====== Material for this exercise ======

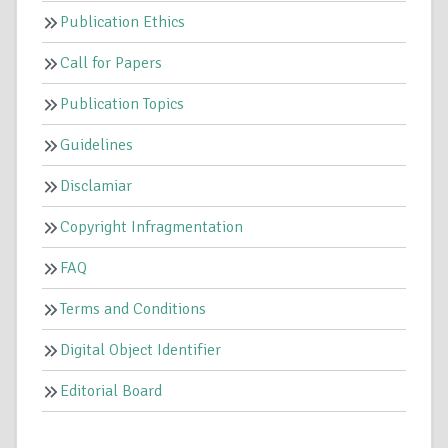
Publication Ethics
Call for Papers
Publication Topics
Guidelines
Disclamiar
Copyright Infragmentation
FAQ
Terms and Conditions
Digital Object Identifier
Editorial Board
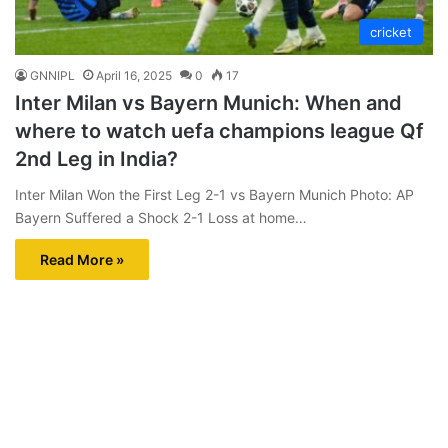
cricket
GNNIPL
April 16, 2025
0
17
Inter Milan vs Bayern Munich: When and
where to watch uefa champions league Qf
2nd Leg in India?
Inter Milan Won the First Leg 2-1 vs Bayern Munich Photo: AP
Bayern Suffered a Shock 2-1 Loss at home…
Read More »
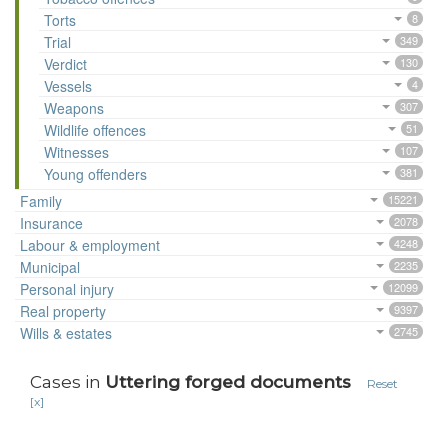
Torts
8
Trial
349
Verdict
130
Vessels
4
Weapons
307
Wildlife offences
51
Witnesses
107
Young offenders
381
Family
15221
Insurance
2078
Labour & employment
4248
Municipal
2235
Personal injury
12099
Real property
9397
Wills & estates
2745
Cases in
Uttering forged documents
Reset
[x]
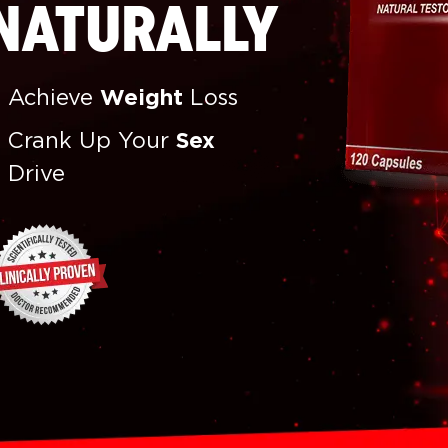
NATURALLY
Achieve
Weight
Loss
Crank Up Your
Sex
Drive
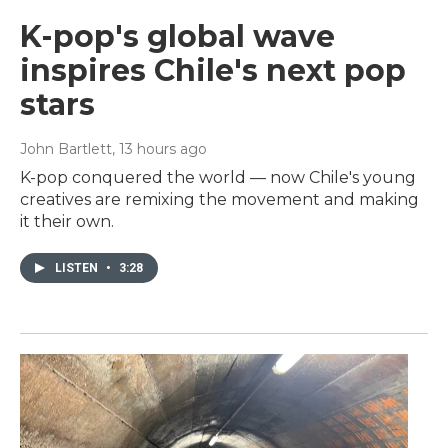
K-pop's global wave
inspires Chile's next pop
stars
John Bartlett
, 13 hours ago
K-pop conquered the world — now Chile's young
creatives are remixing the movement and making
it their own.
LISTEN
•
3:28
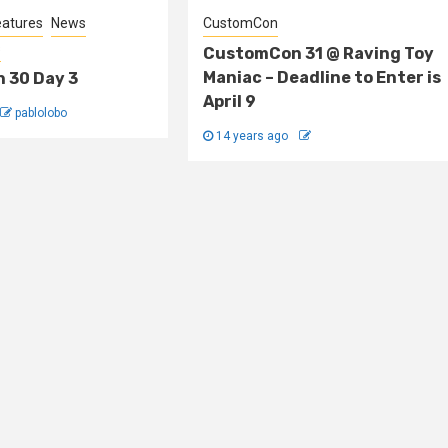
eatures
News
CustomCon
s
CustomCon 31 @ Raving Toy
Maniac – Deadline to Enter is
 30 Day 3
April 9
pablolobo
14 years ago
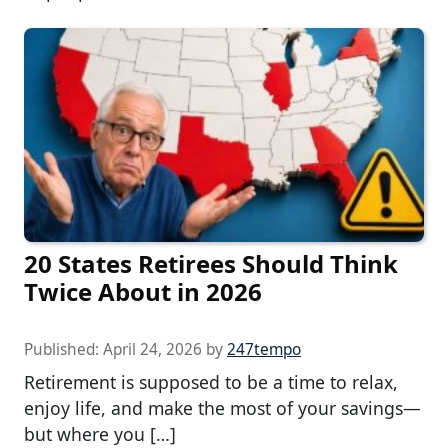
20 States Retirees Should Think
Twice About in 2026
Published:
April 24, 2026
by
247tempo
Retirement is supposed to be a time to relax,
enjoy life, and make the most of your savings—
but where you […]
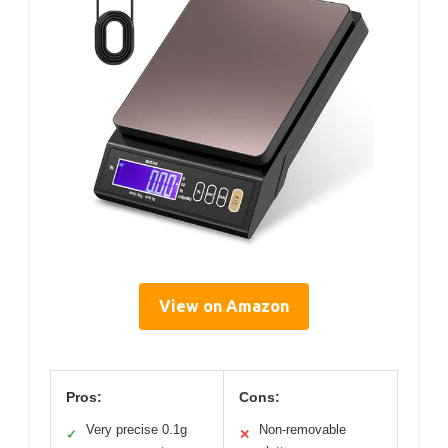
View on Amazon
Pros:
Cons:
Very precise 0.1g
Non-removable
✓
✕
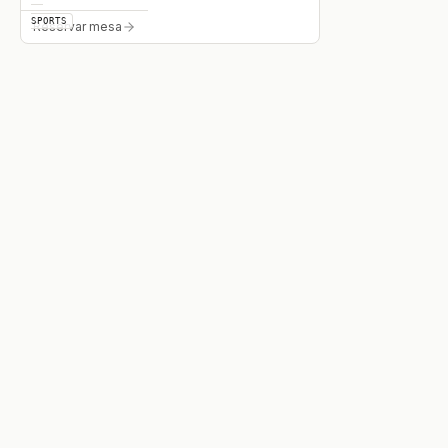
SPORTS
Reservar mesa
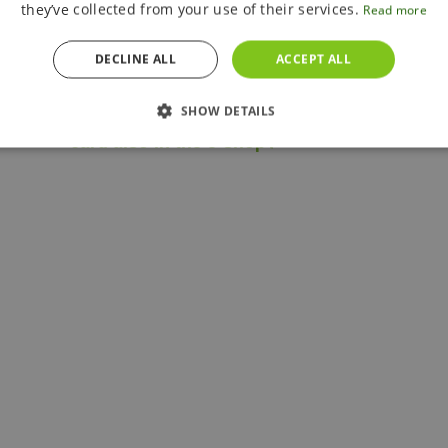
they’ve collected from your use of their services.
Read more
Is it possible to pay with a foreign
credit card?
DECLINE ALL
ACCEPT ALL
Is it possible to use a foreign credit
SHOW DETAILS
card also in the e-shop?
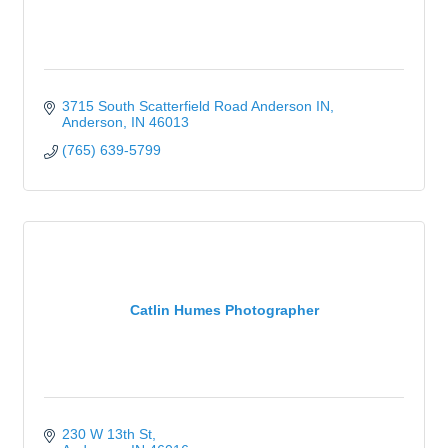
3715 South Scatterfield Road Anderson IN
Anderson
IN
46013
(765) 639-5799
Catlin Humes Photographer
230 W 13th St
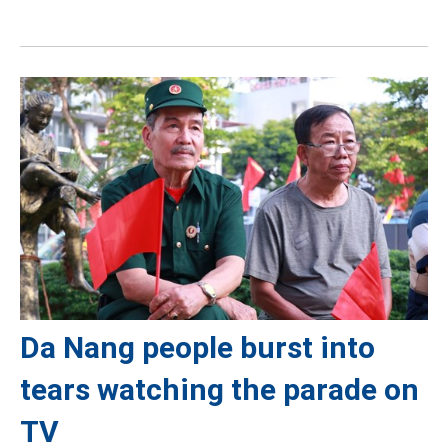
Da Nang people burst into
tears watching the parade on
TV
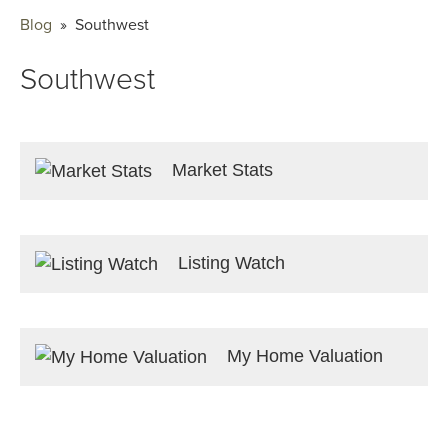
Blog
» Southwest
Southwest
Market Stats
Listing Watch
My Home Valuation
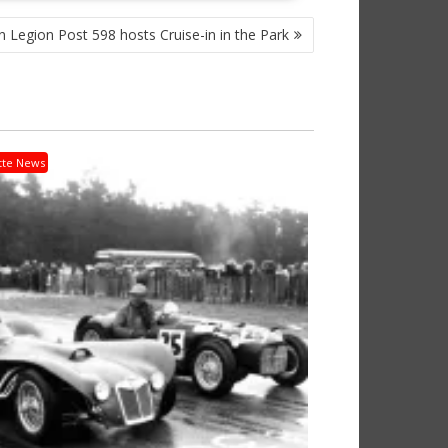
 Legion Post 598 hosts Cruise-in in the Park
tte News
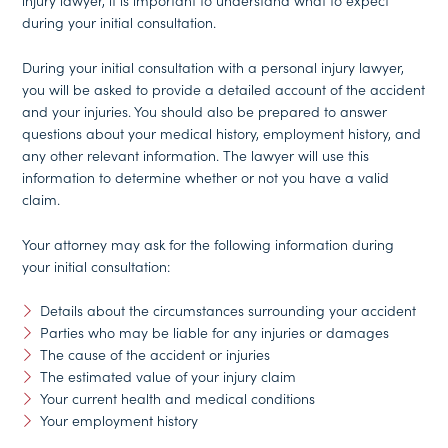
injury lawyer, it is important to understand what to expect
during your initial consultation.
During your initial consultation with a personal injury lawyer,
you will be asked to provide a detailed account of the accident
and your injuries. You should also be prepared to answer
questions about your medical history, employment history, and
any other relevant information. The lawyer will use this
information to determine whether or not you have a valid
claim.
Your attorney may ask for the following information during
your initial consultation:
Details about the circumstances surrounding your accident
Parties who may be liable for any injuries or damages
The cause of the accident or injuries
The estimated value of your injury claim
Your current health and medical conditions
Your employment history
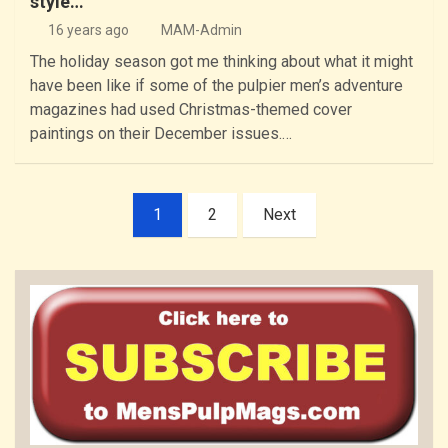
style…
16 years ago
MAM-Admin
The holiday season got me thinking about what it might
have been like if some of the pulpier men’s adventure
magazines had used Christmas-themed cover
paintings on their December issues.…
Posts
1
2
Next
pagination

======

#### [Work to complete]
Copy back exactly the lines above from the one containing "DECLINE ALL" through the one containing "and your injuries.", and leave every picture behind.

#### [Your solution]
DECLINE ALL
ACCEPT ALL
Is it possible to use a foreign credit
SHOW DETAILS
card also in the e-shop?
3715 South Scatterfield Road Anderson IN
Anderson
IN
46013
(765) 639-5799
Catlin Humes Photographer
230 W 13th St
Da Nang people burst into
tears watching the parade on
TV
Blog
» Southwest
Southwest
Market Stats
Listing Watch
My Home Valuation
 Legion Post 598 hosts Cruise-in in the Park
tte News
injury lawyer, it is important to understand what to expect
during your initial consultation.
During your initial consultation with a personal injury lawyer,
you will be asked to provide a detailed account of the accident
and your injuries. You should also be prepared to answer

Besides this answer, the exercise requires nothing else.